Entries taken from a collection
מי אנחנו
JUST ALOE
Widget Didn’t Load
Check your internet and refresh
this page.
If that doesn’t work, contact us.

---

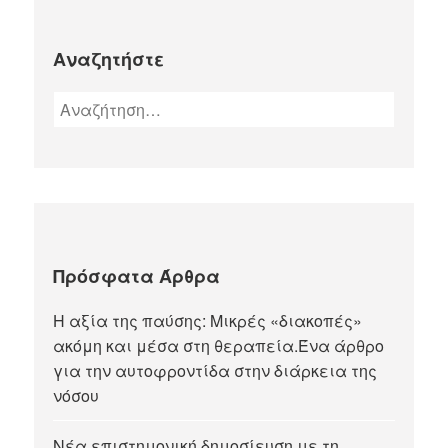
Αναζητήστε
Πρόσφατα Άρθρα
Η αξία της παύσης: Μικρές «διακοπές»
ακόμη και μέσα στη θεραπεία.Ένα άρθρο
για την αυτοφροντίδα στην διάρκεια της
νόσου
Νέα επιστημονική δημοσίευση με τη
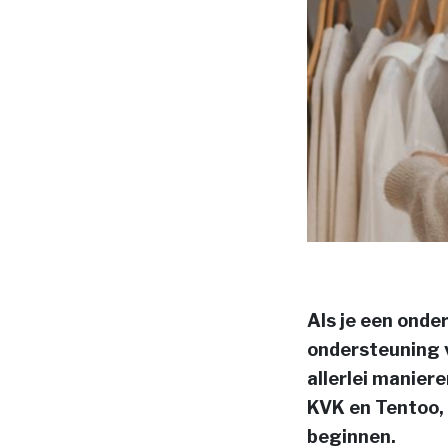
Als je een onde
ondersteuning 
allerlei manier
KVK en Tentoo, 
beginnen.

==

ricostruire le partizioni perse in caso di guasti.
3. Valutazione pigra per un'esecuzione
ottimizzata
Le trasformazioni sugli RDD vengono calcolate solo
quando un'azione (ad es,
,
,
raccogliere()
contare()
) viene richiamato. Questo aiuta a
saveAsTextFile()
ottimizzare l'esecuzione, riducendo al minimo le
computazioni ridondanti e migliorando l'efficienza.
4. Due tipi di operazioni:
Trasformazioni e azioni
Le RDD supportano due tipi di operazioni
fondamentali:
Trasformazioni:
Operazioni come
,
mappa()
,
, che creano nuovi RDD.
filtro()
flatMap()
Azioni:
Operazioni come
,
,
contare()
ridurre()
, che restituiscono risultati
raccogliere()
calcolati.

Work request:
Return every line above that contains the word "esecuzione".

Your solution:
3. Valutazione pigra per un'esecuzione
ottimizzare l'esecuzione, riducendo al minimo le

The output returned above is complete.